__WHAT TO DO__
Please copy out the text of every record below word for word, leaving out the pictures.

((

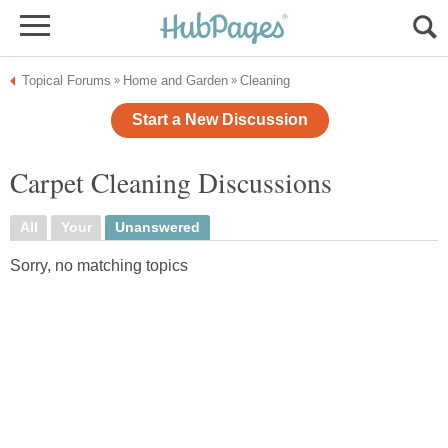
Topical Forums
Home and Garden
Cleaning
»
»
Start a New Discussion
Carpet Cleaning Discussions
All
Your
Unanswered
Sorry, no matching topics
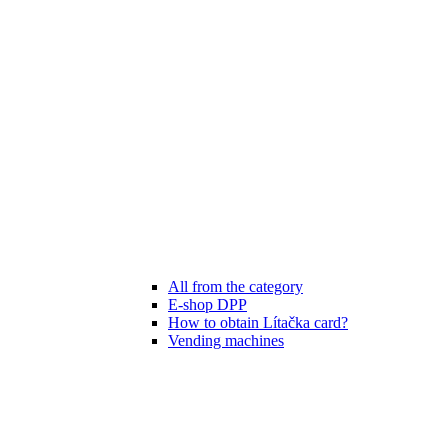
All from the category
E-shop DPP
How to obtain Lítačka card?
Vending machines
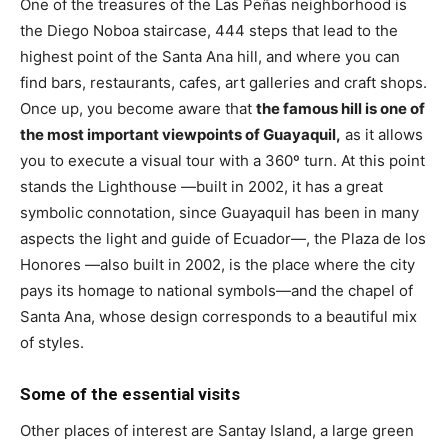
One of the treasures of the Las Peñas neighborhood is
the Diego Noboa staircase, 444 steps that lead to the
highest point of the Santa Ana hill, and where you can
find bars, restaurants, cafes, art galleries and craft shops.
Once up, you become aware that
the famous hill is one of
the most important viewpoints of Guayaquil,
as it allows
you to execute a visual tour with a 360º turn. At this point
stands the Lighthouse —built in 2002, it has a great
symbolic connotation, since Guayaquil has been in many
aspects the light and guide of Ecuador—, the Plaza de los
Honores —also built in 2002, is the place where the city
pays its homage to national symbols—and the chapel of
Santa Ana, whose design corresponds to a beautiful mix
of styles.
Some of the essential visits
Other places of interest are Santay Island, a large green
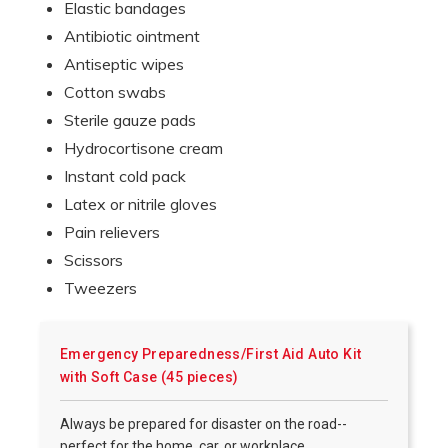
Elastic bandages
Antibiotic ointment
Antiseptic wipes
Cotton swabs
Sterile gauze pads
Hydrocortisone cream
Instant cold pack
Latex or nitrile gloves
Pain relievers
Scissors
Tweezers
Emergency Preparedness/First Aid Auto Kit
with Soft Case (45 pieces)
Always be prepared for disaster on the road--
perfect for the home, car, or workplace.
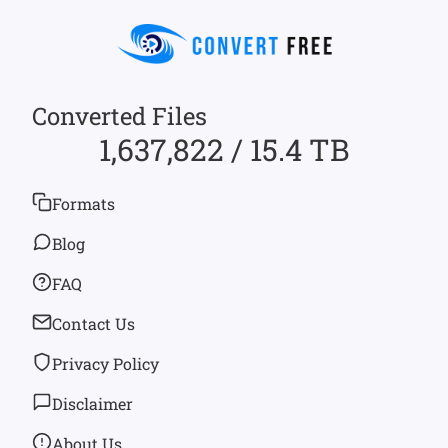
Converted Files
1,637,822 / 15.4 TB
Formats
Blog
FAQ
Contact Us
Privacy Policy
Disclaimer
About Us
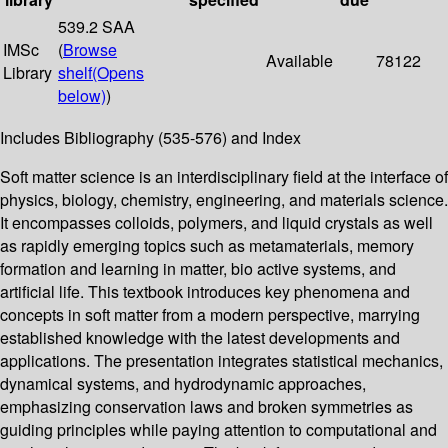
539.2 SAA
IMSc
(
Browse
Available
78122
Library
shelf
(Opens
below)
)
Includes Bibliography (535-576) and Index
Soft matter science is an interdisciplinary field at the interface of
physics, biology, chemistry, engineering, and materials science.
It encompasses colloids, polymers, and liquid crystals as well
as rapidly emerging topics such as metamaterials, memory
formation and learning in matter, bio active systems, and
artificial life. This textbook introduces key phenomena and
concepts in soft matter from a modern perspective, marrying
established knowledge with the latest developments and
applications. The presentation integrates statistical mechanics,
dynamical systems, and hydrodynamic approaches,
emphasizing conservation laws and broken symmetries as
guiding principles while paying attention to computational and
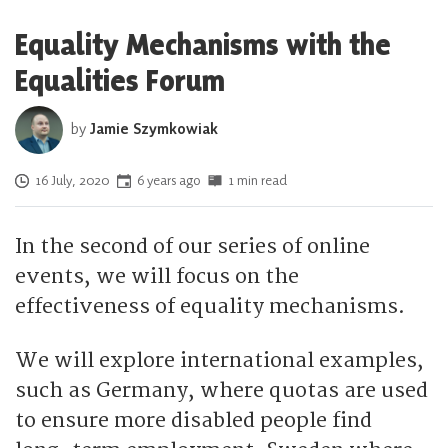
Equality Mechanisms with the
Equalities Forum
by
Jamie Szymkowiak
Posted on
16 July, 2020
6 years ago
1 min read
In the second of our series of online
events, we will focus on the
effectiveness of equality mechanisms.
We will explore international examples,
such as Germany, where quotas are used
to ensure more disabled people find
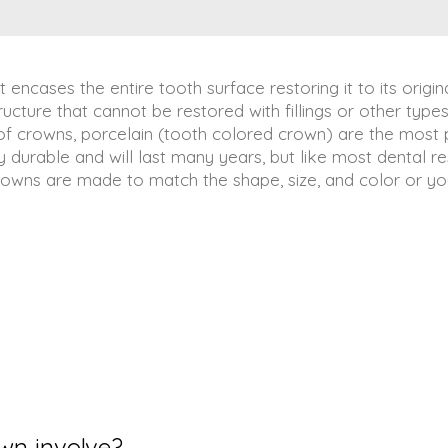
t encases the entire tooth surface restoring it to its orig
ucture that cannot be restored with fillings or other types
 of crowns, porcelain (tooth colored crown) are the most
y durable and will last many years, but like most dental r
owns are made to match the shape, size, and color or your
wn involve?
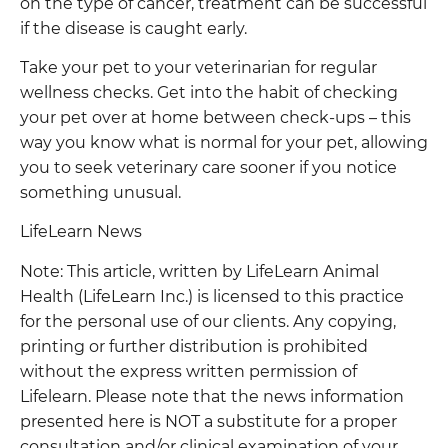
on the type of cancer, treatment can be successful
if the disease is caught early.
Take your pet to your veterinarian for regular
wellness checks. Get into the habit of checking
your pet over at home between check-ups – this
way you know what is normal for your pet, allowing
you to seek veterinary care sooner if you notice
something unusual.
LifeLearn News
Note: This article, written by LifeLearn Animal
Health (LifeLearn Inc.) is licensed to this practice
for the personal use of our clients. Any copying,
printing or further distribution is prohibited
without the express written permission of
Lifelearn. Please note that the news information
presented here is NOT a substitute for a proper
consultation and/or clinical examination of your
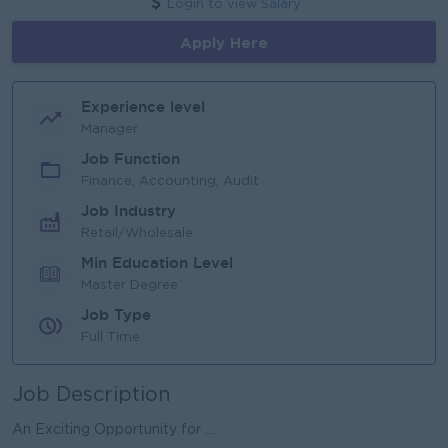
Login to view Salary
Apply Here
Experience level
Manager
Job Function
Finance, Accounting, Audit
Job Industry
Retail/Wholesale
Min Education Level
Master Degree
Job Type
Full Time
Job Description
An Exciting Opportunity for ...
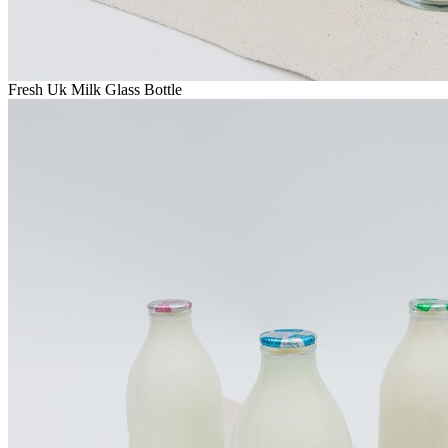
Fresh Uk Milk Glass Bottle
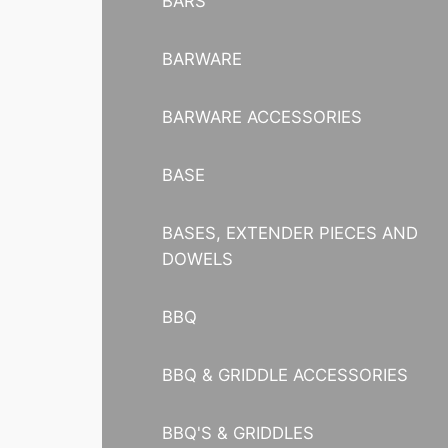
BARS
BARWARE
BARWARE ACCESSORIES
BASE
BASES, EXTENDER PIECES AND
DOWELS
BBQ
BBQ & GRIDDLE ACCESSORIES
BBQ'S & GRIDDLES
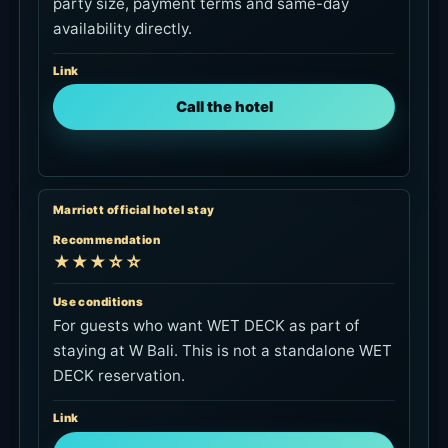
party size, payment terms and same-day
availability directly.
Link
Call the hotel
Marriott official hotel stay
Recommendation
★★★☆☆
Use conditions
For guests who want WET DECK as part of
staying at W Bali. This is not a standalone WET
DECK reservation.
Link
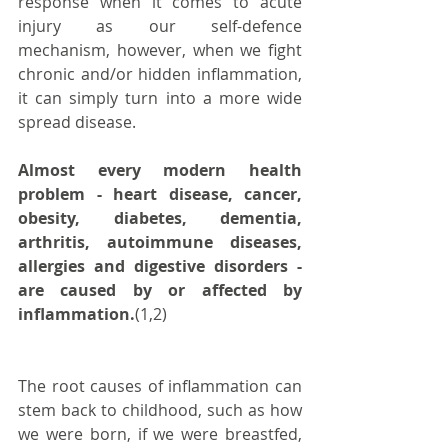
response when it comes to acute 
injury as our self-defence 
mechanism, however, when we fight 
chronic and/or hidden inflammation, 
it can simply turn into a more wide 
spread disease.
Almost every modern health 
problem - heart disease, cancer, 
obesity, diabetes, dementia, 
arthritis, autoimmune diseases, 
allergies and digestive disorders - 
are caused by or affected by 
inflammation.
(1,2)
The root causes of inflammation can 
stem back to childhood, such as how 
we were born, if we were breastfed,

))

__ANSWER SPACE__
Topical Forums
Home and Garden
Cleaning
»
»
Start a New Discussion
Carpet Cleaning Discussions
All
Your
Unanswered
Sorry, no matching topics
All from the category
E-shop DPP
How to obtain Lítačka card?
Vending machines
One of the treasures of the Las Peñas neighborhood is
the Diego Noboa staircase, 444 steps that lead to the
highest point of the Santa Ana hill, and where you can
find bars, restaurants, cafes, art galleries and craft shops.
Once up, you become aware that
the famous hill is one of
the most important viewpoints of Guayaquil,
as it allows
you to execute a visual tour with a 360º turn. At this point
stands the Lighthouse —built in 2002, it has a great
symbolic connotation, since Guayaquil has been in many
aspects the light and guide of Ecuador—, the Plaza de los
Honores —also built in 2002, is the place where the city
pays its homage to national symbols—and the chapel of
Santa Ana, whose design corresponds to a beautiful mix
of styles.
Some of the essential visits
Other places of interest are Santay Island, a large green
Elastic bandages
Antibiotic ointment
Antiseptic wipes
Cotton swabs
Sterile gauze pads
Hydrocortisone cream
Instant cold pack
Latex or nitrile gloves
Pain relievers
Scissors
Tweezers
Emergency Preparedness/First Aid Auto Kit
with Soft Case (45 pieces)
Always be prepared for disaster on the road--
perfect for the home, car, or workplace.
Converted Files
1,637,822 / 15.4 TB
Formats
Blog
FAQ
Contact Us
Privacy Policy
Disclaimer
About Us
539.2 SAA
IMSc
(
Browse
Available
78122
Library
shelf
(Opens
below)
)
Includes Bibliography (535-576) and Index
Soft matter science is an interdisciplinary field at the interface of
physics, biology, chemistry, engineering, and materials science.
It encompasses colloids, polymers, and liquid crystals as well
as rapidly emerging topics such as metamaterials, memory
formation and learning in matter, bio active systems, and
artificial life. This textbook introduces key phenomena and
concepts in soft matter from a modern perspective, marrying
established knowledge with the latest developments and
applications. The presentation integrates statistical mechanics,
dynamical systems, and hydrodynamic approaches,
emphasizing conservation laws and broken symmetries as
guiding principles while paying attention to computational and
Equality Mechanisms with the
Equalities Forum
by
Jamie Szymkowiak
Posted on
16 July, 2020
6 years ago
1 min read
In the second of our series of online
events, we will focus on the
effectiveness of equality mechanisms.
We will explore international examples,
such as Germany, where quotas are used
to ensure more disabled people find
t encases the entire tooth surface restoring it to its orig
ucture that cannot be restored with fillings or other types
 of crowns, porcelain (tooth colored crown) are the most
y durable and will last many years, but like most dental r
owns are made to match the shape, size, and color or your
wn involve?
on the type of cancer, treatment can be successful
if the disease is caught early.
Take your pet to your veterinarian for regular
wellness checks. Get into the habit of checking
your pet over at home between check-ups – this
way you know what is normal for your pet, allowing
you to seek veterinary care sooner if you notice
something unusual.
LifeLearn News
Note: This article, written by LifeLearn Animal
Health (LifeLearn Inc.) is licensed to this practice
for the personal use of our clients. Any copying,
printing or further distribution is prohibited
without the express written permission of
Lifelearn. Please note that the news information
presented here is NOT a substitute for a proper
consultation and/or clinical examination of your
Login to view Salary
Apply Here
Experience level
Manager
Job Function
Finance, Accounting, Audit
Job Industry
Retail/Wholesale
Min Education Level
Master Degree
Job Type
Full Time
Job Description
An Exciting Opportunity for ...
Fresh Uk Milk Glass Bottle
BARS
BARWARE
BARWARE ACCESSORIES
BASE
BASES, EXTENDER PIECES AND
DOWELS
BBQ
BBQ & GRIDDLE ACCESSORIES
BBQ'S & GRIDDLES
party size, payment terms and same-day
availability directly.
Link
Call the hotel
Marriott official hotel stay
Recommendation
★★★☆☆
Use conditions
For guests who want WET DECK as part of
staying at W Bali. This is not a standalone WET
DECK reservation.
Link
response when it comes to acute 
injury as our self-defence 
mechanism, however, when we fight 
chronic and/or hidden inflammation, 
it can simply turn into a more wide 
spread disease.
Almost every modern health 
problem - heart disease, cancer, 
obesity, diabetes, dementia, 
arthritis, autoimmune diseases, 
allergies and digestive disorders - 
are caused by or affected by 
inflammation.
(1,2)
The root causes of inflammation can 
stem back to childhood, such as how 
we were born, if we were breastfed,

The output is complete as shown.